Saúde mental e a importância da cultura do autocuidado
Enviada em 12/01/2021
A Constituição Federa (CF) de 88 foi promulgada com promessa de assegurar os direitos de todos os brasileiros. No entanto, apesar da validação constitucional, percebe-se que a saúde mental configura-se uma lacuna no princípio da isonomia. Posto isto, nota-se que a saúde mental e importância do autocuidado possuem alicerces frágeis no país, em decorrência não só dos estigmas sociais, mas também da minimização e negligência da problemática.
No Brasil, pregresso à reforma psiquiátrica, a população portadora de doença mental era assistida por meio de internamentos compulsórios em manicômios em condições desumanas e submetidos a terapia de choque. Após o movimento da reforma psiquiátrica foram estabelecidos novas formas de pensar a saúde mental, rompendo barreiras e reintrodução dos sujeitos na esfera das relações sociais. Apesar desses progressos, há muito que descontruir da estigmatização social na saúde mental, principalmente no que diz respeito a inclusão social e promoção da cidadania.

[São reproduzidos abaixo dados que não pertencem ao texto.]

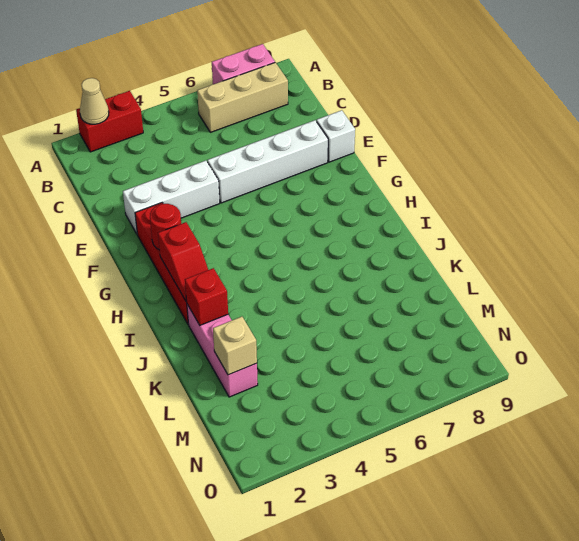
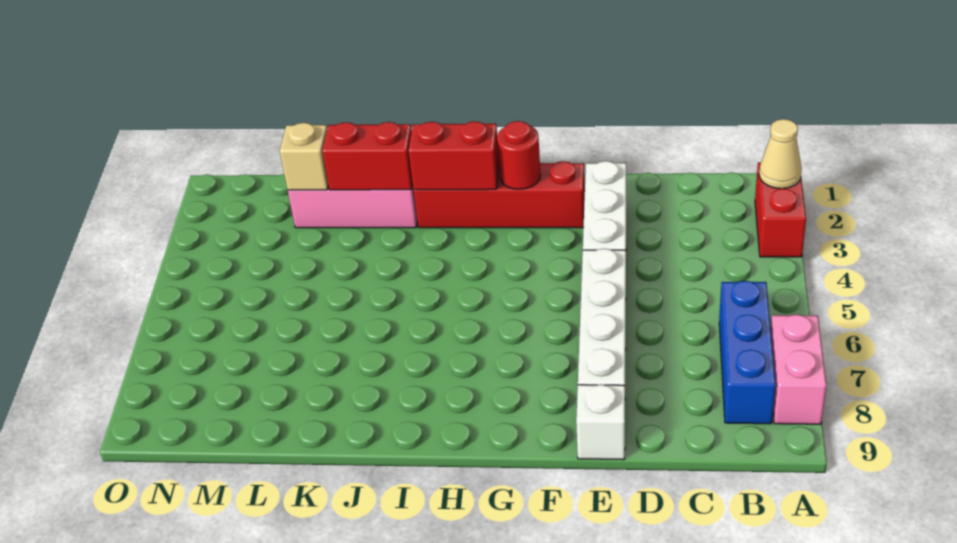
tan 1x3 brick [197,62,288,132] -> blue 1x3 brick [719,281,776,424]
red 1x2 slope [158,222,208,302] -> red 1x2 brick [409,121,499,190]
red 1x1 brick [185,268,228,325] -> red 1x2 brick [322,122,413,190]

Do mesmo modo, a atenção à saúde mental e importância do autocuidado é pouco reconhecida pela sociedade, visto que, para grande parte da população, a contemplação da saúde é apenas a ausência de enfermidades físicas. Dessa forma, as abordagens terapêuticas, principalmente o acompanhamento psicológico, ainda são negligenciados por vasta parte da sociedade, sobretudo pelo Estado, que não efetiva um tratamento qualificado e especializado para os indivíduos.
Diante do exposto, as discussões e reconhecimento da importância da atenção a saúde mental e cultura do autocuidado são indubitavelmente emergentes. No país, desde 2013 foi desenvolvida a Política de de Atenção à Saúde Mental, na qual pode ser fortalecida no ambiente acadêmico, com a integração dos discentes, docentes, núcleo familiar e apoio psicológico, trazendo a responsabilidade que compete ao Estado e sociedade civil, e, consequentemente assegurar os direitos dos brasileiros previstos na CF.